Signed&Numbered / Limited Editions of 35
42 double sides screen printed plates rect shows 42 single images verso builds up as single 42 plate composite image.
- 16 x 22 cm each, 96 x 154 cm over all
- Shot in 2015, Printed in 2019
- 2screen print on paper (both sides) in an aluminum box, a complete set of 42 pieces
Antony Cairns (b. London, 1980) takes photographs at night, using the available light cast by buildings in urban centers like London, Tokyo and Los Angeles. In many cases the structures that he chooses are still under construction, little more than the skeletons of the office buildings and luxury apartments of that they are destined to become. His work is resolutely non-topographic, in the conventional sense in which photography has been used to record spaces, structures and architectural styles. There is more, however, to Cairns’s work than simply his distinctive approach to picturing the urban environment. His is a practice that accepts and embraces the photographic medium in its sophisticated entirety: from the effect use of light on analogue film, through a range of experimental darkroom processes, to an innovative and highly specialized understanding of the supports available to the photographic image in the twenty-first century. Cairns presents his work in a number of complementary but contrasting ways: from painstakingly layered and assembled artists books LDN (2010), LPT (2012), OSC (2016); to translucent films of silver gelatin applied directly to sheets of aluminium, LDN2 (2013), LDN3 (2014); to experiments with electronic ink, both in working Amazon Kindle reading tablets hacked to contain his complete work, LDN EI (2015); and on their extracted frozen screens; strange distant descendants of the daguerreotype, TYO2 (2017). Cairns was also the winner of the 2015 Hariban Prize, resulting in a residency at the Benrido Collotype atelier in Kyoto.
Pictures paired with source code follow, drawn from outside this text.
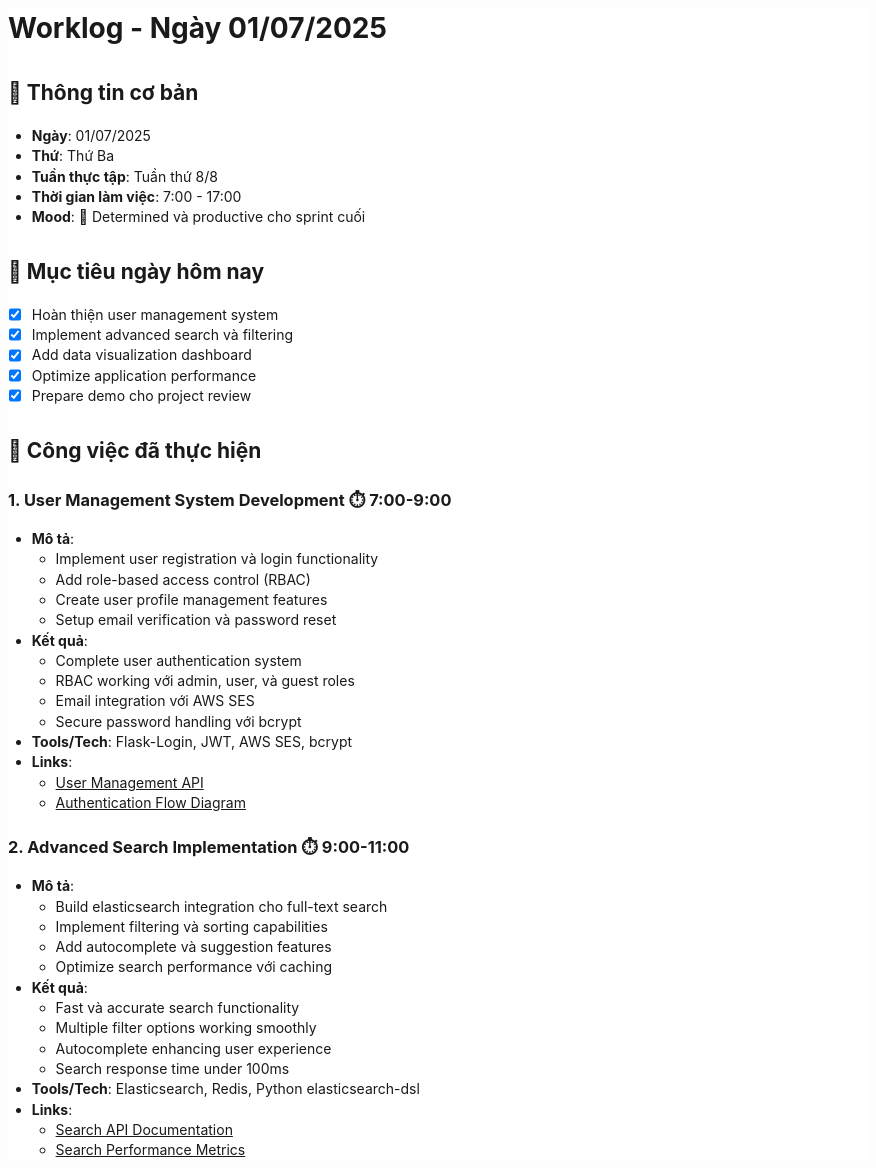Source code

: # Worklog - Ngày 01/07/2025

## 📅 Thông tin cơ bản
- **Ngày**: 01/07/2025
- **Thứ**: Thứ Ba
- **Tuần thực tập**: Tuần thứ 8/8
- **Thời gian làm việc**: 7:00 - 17:00
- **Mood**: 💪 Determined và productive cho sprint cuối

## 🎯 Mục tiêu ngày hôm nay
- [x] Hoàn thiện user management system
- [x] Implement advanced search và filtering
- [x] Add data visualization dashboard
- [x] Optimize application performance
- [x] Prepare demo cho project review

## 💼 Công việc đã thực hiện

### 1. User Management System Development ⏱️ 7:00-9:00
- **Mô tả**: 
  - Implement user registration và login functionality
  - Add role-based access control (RBAC)
  - Create user profile management features
  - Setup email verification và password reset
- **Kết quả**: 
  - Complete user authentication system
  - RBAC working với admin, user, và guest roles
  - Email integration với AWS SES
  - Secure password handling với bcrypt
- **Tools/Tech**: Flask-Login, JWT, AWS SES, bcrypt
- **Links**: 
  - [User Management API](https://api.project.com/users)
  - [Authentication Flow Diagram](https://docs.project.com/auth-flow)

### 2. Advanced Search Implementation ⏱️ 9:00-11:00
- **Mô tả**: 
  - Build elasticsearch integration cho full-text search
  - Implement filtering và sorting capabilities
  - Add autocomplete và suggestion features
  - Optimize search performance với caching
- **Kết quả**: 
  - Fast và accurate search functionality
  - Multiple filter options working smoothly
  - Autocomplete enhancing user experience
  - Search response time under 100ms
- **Tools/Tech**: Elasticsearch, Redis, Python elasticsearch-dsl
- **Links**: 
  - [Search API Documentation](https://api.project.com/search)
  - [Search Performance Metrics](https://monitoring.project.com/search)
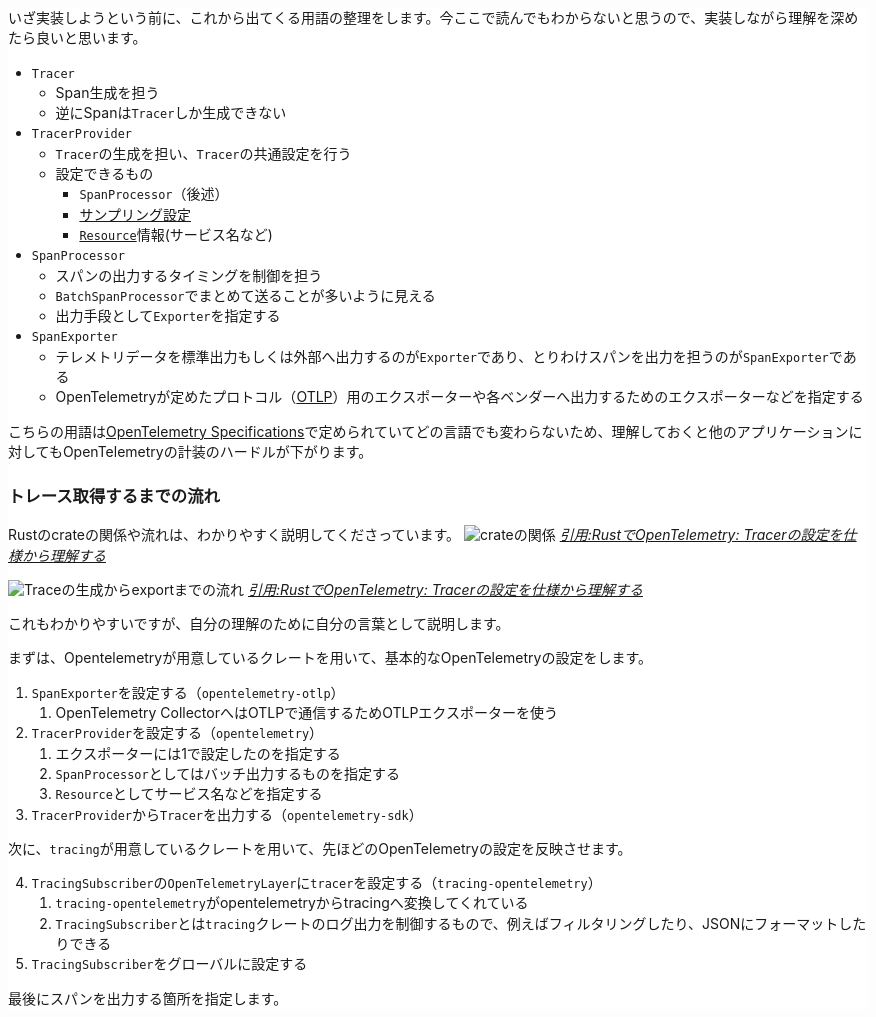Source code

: いざ実装しようという前に、これから出てくる用語の整理をします。今ここで読んでもわからないと思うので、実装しながら理解を深めたら良いと思います。

- `Tracer`
  - Span生成を担う
  - 逆にSpanは`Tracer`しか生成できない
- `TracerProvider`
  - `Tracer`の生成を担い、`Tracer`の共通設定を行う
  - 設定できるもの
    - `SpanProcessor`（後述）
    - [サンプリング設定](https://opentelemetry.io/ja/docs/concepts/sampling/)
    - [`Resource`](https://opentelemetry.io/ja/docs/concepts/resources/)情報(サービス名など)
- `SpanProcessor`
  - スパンの出力するタイミングを制御を担う
  - `BatchSpanProcessor`でまとめて送ることが多いように見える
  - 出力手段として`Exporter`を指定する
- `SpanExporter`
  - テレメトリデータを標準出力もしくは外部へ出力するのが`Exporter`であり、とりわけスパンを出力を担うのが`SpanExporter`である
  - OpenTelemetryが定めたプロトコル（[OTLP](https://opentelemetry.io/docs/specs/otlp/)）用のエクスポーターや各ベンダーへ出力するためのエクスポーターなどを指定する

こちらの用語は[OpenTelemetry Specifications](https://opentelemetry.io/docs/specs/)で定められていてどの言語でも変わらないため、理解しておくと他のアプリケーションに対してもOpenTelemetryの計装のハードルが下がります。

### トレース取得するまでの流れ

Rustのcrateの関係や流れは、わかりやすく説明してくださっています。
![crateの関係](https://blog.ymgyt.io/entry/understanding-opentelemetry-tracer-configuration-from-specifications/images/opentelemetry_crates_overview.svg)
_[引用:RustでOpenTelemetry: Tracerの設定を仕様から理解する](https://blog.ymgyt.io/entry/understanding-opentelemetry-tracer-configuration-from-specifications/)_

![Traceの生成からexportまでの流れ](https://blog.ymgyt.io/entry/understanding-opentelemetry-tracer-configuration-from-specifications/images/opentelemetry_trace_flow_overview.svg)
_[引用:RustでOpenTelemetry: Tracerの設定を仕様から理解する](https://blog.ymgyt.io/entry/understanding-opentelemetry-tracer-configuration-from-specifications/)_

これもわかりやすいですが、自分の理解のために自分の言葉として説明します。

まずは、Opentelemetryが用意しているクレートを用いて、基本的なOpenTelemetryの設定をします。

1. `SpanExporter`を設定する（`opentelemetry-otlp`）
   1. OpenTelemetry CollectorへはOTLPで通信するためOTLPエクスポーターを使う
2. `TracerProvider`を設定する（`opentelemetry`）
   1. エクスポーターには1で設定したのを指定する
   2. `SpanProcessor`としてはバッチ出力するものを指定する
   3. `Resource`としてサービス名などを指定する
3. `TracerProvider`から`Tracer`を出力する（`opentelemetry-sdk`）

次に、`tracing`が用意しているクレートを用いて、先ほどのOpenTelemetryの設定を反映させます。

4. `TracingSubscriber`の`OpenTelemetryLayer`に`tracer`を設定する（`tracing-opentelemetry`）
   1. `tracing-opentelemetry`がopentelemetryからtracingへ変換してくれている
   2. `TracingSubscriber`とは`tracing`クレートのログ出力を制御するもので、例えばフィルタリングしたり、JSONにフォーマットしたりできる
5. `TracingSubscriber`をグローバルに設定する

最後にスパンを出力する箇所を指定します。
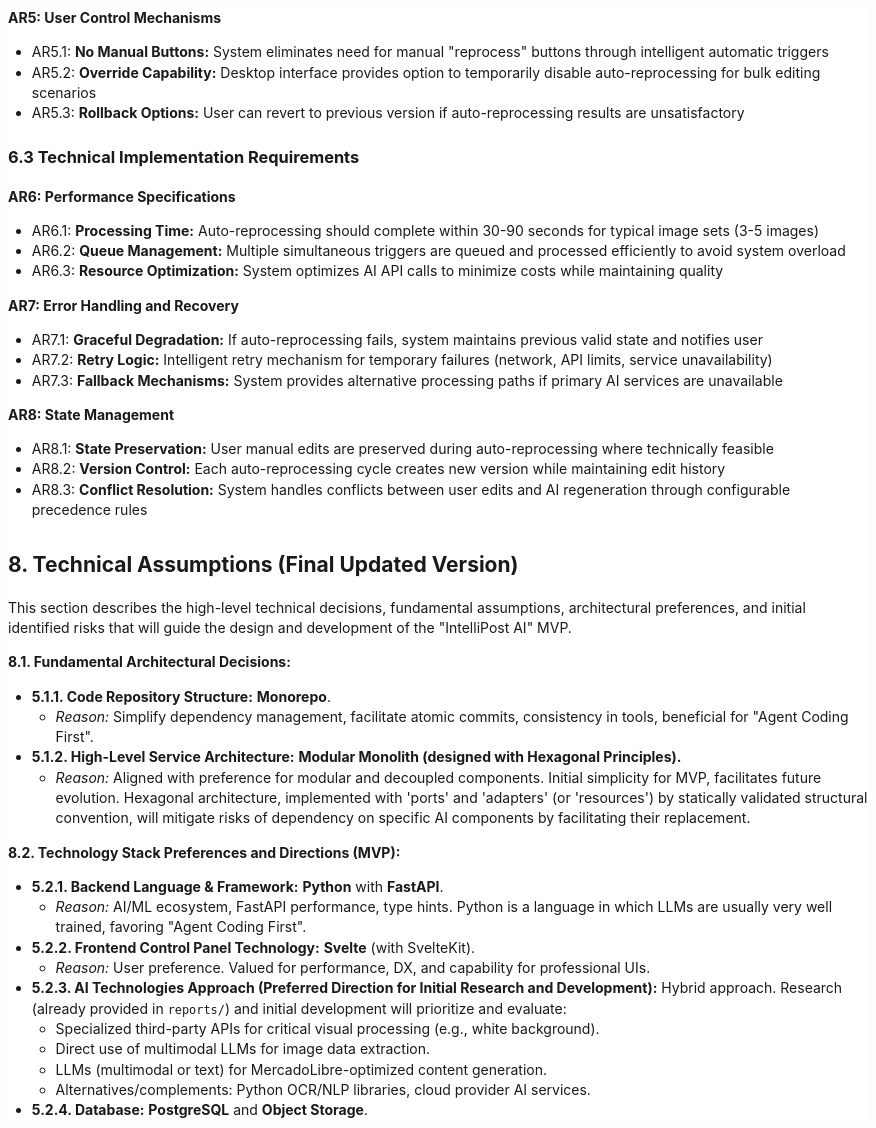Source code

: **AR5: User Control Mechanisms**
* AR5.1: **No Manual Buttons:** System eliminates need for manual "reprocess" buttons through intelligent automatic triggers
* AR5.2: **Override Capability:** Desktop interface provides option to temporarily disable auto-reprocessing for bulk editing scenarios
* AR5.3: **Rollback Options:** User can revert to previous version if auto-reprocessing results are unsatisfactory

### **6.3 Technical Implementation Requirements**

**AR6: Performance Specifications**
* AR6.1: **Processing Time:** Auto-reprocessing should complete within 30-90 seconds for typical image sets (3-5 images)
* AR6.2: **Queue Management:** Multiple simultaneous triggers are queued and processed efficiently to avoid system overload
* AR6.3: **Resource Optimization:** System optimizes AI API calls to minimize costs while maintaining quality

**AR7: Error Handling and Recovery**
* AR7.1: **Graceful Degradation:** If auto-reprocessing fails, system maintains previous valid state and notifies user
* AR7.2: **Retry Logic:** Intelligent retry mechanism for temporary failures (network, API limits, service unavailability)
* AR7.3: **Fallback Mechanisms:** System provides alternative processing paths if primary AI services are unavailable

**AR8: State Management**
* AR8.1: **State Preservation:** User manual edits are preserved during auto-reprocessing where technically feasible
* AR8.2: **Version Control:** Each auto-reprocessing cycle creates new version while maintaining edit history
* AR8.3: **Conflict Resolution:** System handles conflicts between user edits and AI regeneration through configurable precedence rules

## 8. Technical Assumptions (Final Updated Version)

This section describes the high-level technical decisions, fundamental assumptions, architectural preferences, and initial identified risks that will guide the design and development of the "IntelliPost AI" MVP.

**8.1. Fundamental Architectural Decisions:**
* **5.1.1. Code Repository Structure:** **Monorepo**.
    * *Reason:* Simplify dependency management, facilitate atomic commits, consistency in tools, beneficial for "Agent Coding First".
* **5.1.2. High-Level Service Architecture:** **Modular Monolith (designed with Hexagonal Principles).**
    * *Reason:* Aligned with preference for modular and decoupled components. Initial simplicity for MVP, facilitates future evolution. Hexagonal architecture, implemented with 'ports' and 'adapters' (or 'resources') by statically validated structural convention, will mitigate risks of dependency on specific AI components by facilitating their replacement.

**8.2. Technology Stack Preferences and Directions (MVP):**
* **5.2.1. Backend Language & Framework:** **Python** with **FastAPI**.
    * *Reason:* AI/ML ecosystem, FastAPI performance, type hints. Python is a language in which LLMs are usually very well trained, favoring "Agent Coding First".
* **5.2.2. Frontend Control Panel Technology:** **Svelte** (with SvelteKit).
    * *Reason:* User preference. Valued for performance, DX, and capability for professional UIs.
* **5.2.3. AI Technologies Approach (Preferred Direction for Initial Research and Development):** Hybrid approach. Research (already provided in `reports/`) and initial development will prioritize and evaluate:
    * Specialized third-party APIs for critical visual processing (e.g., white background).
    * Direct use of multimodal LLMs for image data extraction.
    * LLMs (multimodal or text) for MercadoLibre-optimized content generation.
    * Alternatives/complements: Python OCR/NLP libraries, cloud provider AI services.
* **5.2.4. Database:** **PostgreSQL** and **Object Storage**.
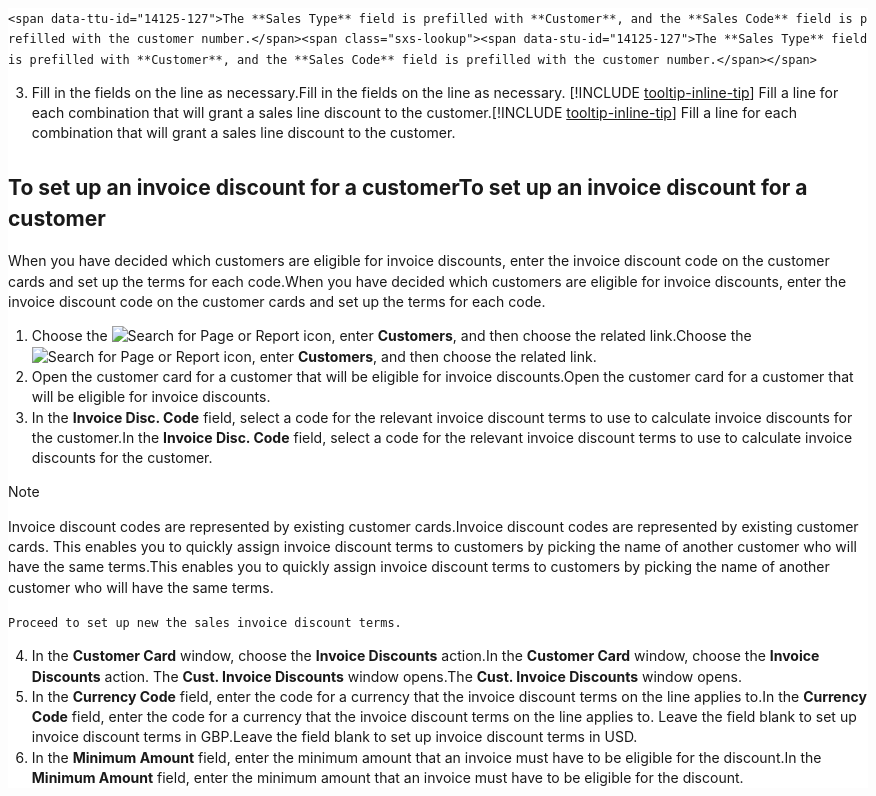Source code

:     <span data-ttu-id="14125-127">The **Sales Type** field is prefilled with **Customer**, and the **Sales Code** field is prefilled with the customer number.</span><span class="sxs-lookup"><span data-stu-id="14125-127">The **Sales Type** field is prefilled with **Customer**, and the **Sales Code** field is prefilled with the customer number.</span></span>
3. <span data-ttu-id="14125-128">Fill in the fields on the line as necessary.</span><span class="sxs-lookup"><span data-stu-id="14125-128">Fill in the fields on the line as necessary.</span></span> <span data-ttu-id="14125-129">[!INCLUDE [tooltip-inline-tip](includes/tooltip-inline-tip_md.md)] Fill a line for each combination that will grant a sales line discount to the customer.</span><span class="sxs-lookup"><span data-stu-id="14125-129">[!INCLUDE [tooltip-inline-tip](includes/tooltip-inline-tip_md.md)] Fill a line for each combination that will grant a sales line discount to the customer.</span></span>

## <a name="to-set-up-an-invoice-discount-for-a-customer"></a><span data-ttu-id="14125-130">To set up an invoice discount for a customer</span><span class="sxs-lookup"><span data-stu-id="14125-130">To set up an invoice discount for a customer</span></span>
<span data-ttu-id="14125-131">When you have decided which customers are eligible for invoice discounts, enter the invoice discount code on the customer cards and set up the terms for each code.</span><span class="sxs-lookup"><span data-stu-id="14125-131">When you have decided which customers are eligible for invoice discounts, enter the invoice discount code on the customer cards and set up the terms for each code.</span></span>

1. <span data-ttu-id="14125-132">Choose the ![Search for Page or Report](media/ui-search/search_small.png "Search for Page or Report icon") icon, enter **Customers**, and then choose the related link.</span><span class="sxs-lookup"><span data-stu-id="14125-132">Choose the ![Search for Page or Report](media/ui-search/search_small.png "Search for Page or Report icon") icon, enter **Customers**, and then choose the related link.</span></span>
2. <span data-ttu-id="14125-133">Open the customer card for a customer that will be eligible for invoice discounts.</span><span class="sxs-lookup"><span data-stu-id="14125-133">Open the customer card for a customer that will be eligible for invoice discounts.</span></span>
3. <span data-ttu-id="14125-134">In the **Invoice Disc. Code** field, select a code for the relevant invoice discount terms to use to calculate invoice discounts for the customer.</span><span class="sxs-lookup"><span data-stu-id="14125-134">In the **Invoice Disc. Code** field, select a code for the relevant invoice discount terms to use to calculate invoice discounts for the customer.</span></span>

> [!NOTE]  
>   <span data-ttu-id="14125-135">Invoice discount codes are represented by existing customer cards.</span><span class="sxs-lookup"><span data-stu-id="14125-135">Invoice discount codes are represented by existing customer cards.</span></span> <span data-ttu-id="14125-136">This enables you to quickly assign invoice discount terms to customers by picking the name of another customer who will have the same terms.</span><span class="sxs-lookup"><span data-stu-id="14125-136">This enables you to quickly assign invoice discount terms to customers by picking the name of another customer who will have the same terms.</span></span>

    Proceed to set up new the sales invoice discount terms.
4. <span data-ttu-id="14125-137">In the **Customer Card** window, choose the **Invoice Discounts** action.</span><span class="sxs-lookup"><span data-stu-id="14125-137">In the **Customer Card** window, choose the **Invoice Discounts** action.</span></span> <span data-ttu-id="14125-138">The **Cust. Invoice Discounts** window opens.</span><span class="sxs-lookup"><span data-stu-id="14125-138">The **Cust. Invoice Discounts** window opens.</span></span>
5. <span data-ttu-id="14125-139">In the **Currency Code** field, enter the code for a currency that the invoice discount terms on the line applies to.</span><span class="sxs-lookup"><span data-stu-id="14125-139">In the **Currency Code** field, enter the code for a currency that the invoice discount terms on the line applies to.</span></span> <span data-ttu-id="14125-140">Leave the field blank to set up invoice discount terms in GBP.</span><span class="sxs-lookup"><span data-stu-id="14125-140">Leave the field blank to set up invoice discount terms in USD.</span></span>
6. <span data-ttu-id="14125-141">In the **Minimum Amount** field, enter the minimum amount that an invoice must have to be eligible for the discount.</span><span class="sxs-lookup"><span data-stu-id="14125-141">In the **Minimum Amount** field, enter the minimum amount that an invoice must have to be eligible for the discount.</span></span>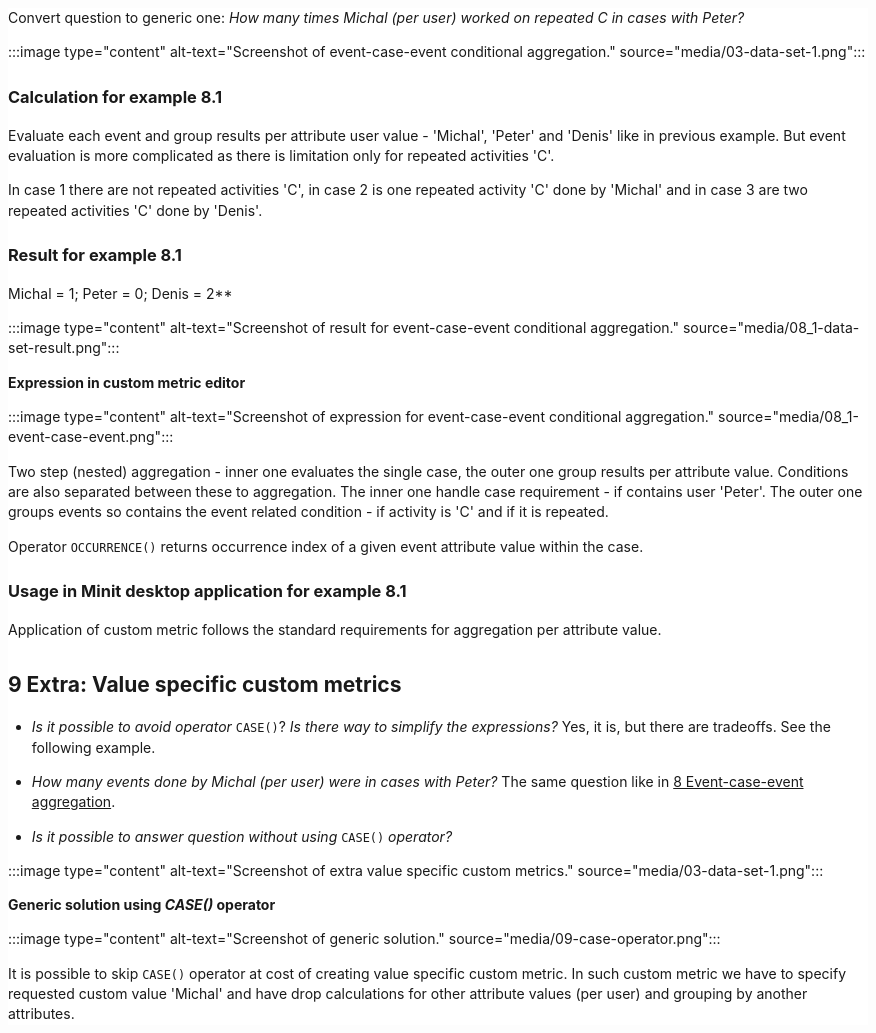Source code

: Convert question to generic one: *How many times Michal (per user) worked on repeated C in cases with Peter?*

:::image type="content" alt-text="Screenshot of event-case-event conditional aggregation." source="media/03-data-set-1.png":::

### Calculation for example 8.1

Evaluate each event and group results per attribute user value - 'Michal', 'Peter' and 'Denis' like in previous example. But event evaluation is more complicated as there is limitation only for repeated activities 'C'.

In case 1 there are not repeated activities 'C', in case 2 is one repeated activity 'C' done by 'Michal' and in case 3 are two repeated activities 'C' done by 'Denis'.

### Result for example 8.1

Michal = 1; Peter = 0; Denis = 2**

:::image type="content" alt-text="Screenshot of result for event-case-event conditional aggregation." source="media/08_1-data-set-result.png":::

**Expression in custom metric editor**

:::image type="content" alt-text="Screenshot of expression for event-case-event conditional aggregation." source="media/08_1-event-case-event.png":::

Two step (nested) aggregation - inner one evaluates the single case, the outer one group results per attribute value. Conditions are also separated between these to aggregation. The inner one handle case requirement - if contains user 'Peter'. The outer one groups events so contains the event related condition - if activity is 'C' and if it is repeated.

Operator `OCCURRENCE()` returns occurrence index of a given event attribute value within the case.

### Usage in Minit desktop application for example 8.1

Application of custom metric follows the standard requirements for aggregation per attribute value.

## 9 Extra: Value specific custom metrics

- *Is it possible to avoid operator* `CASE()`? *Is there way to simplify the expressions?* Yes, it is, but there are tradeoffs. See the following example.

- *How many events done by Michal (per user) were in cases with Peter?* The same question like in [8 Event-case-event aggregation](#8-event-case-event-aggregation).

- *Is it possible to answer question without using* `CASE()` *operator?​*

:::image type="content" alt-text="Screenshot of extra value specific custom metrics." source="media/03-data-set-1.png":::

**Generic solution using *CASE()* operator**

:::image type="content" alt-text="Screenshot of generic solution." source="media/09-case-operator.png":::

It is possible to skip `CASE()` operator at cost of creating value specific custom metric. In such custom metric we have to specify requested custom value 'Michal' and have drop calculations for other attribute values (per user) and grouping by another attributes.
Once again faced with the possibility of extending and expanding the photographic image through its reproducible character Cairns made a series of interventions within, and interpretations of, the collotype process LA-LV (2016). Cairns has recently begun to explore the prehistory of the digital age in several related ways, by printing his works and assembling them as montages on early computer punch cards, OSC Osaka Station City (2016) and by using the screens of outmoded digital cameras and equipment to screen and project his work. Cairns has exhibited and published widely, in Europe, the United States and Japan. He lives and works in London.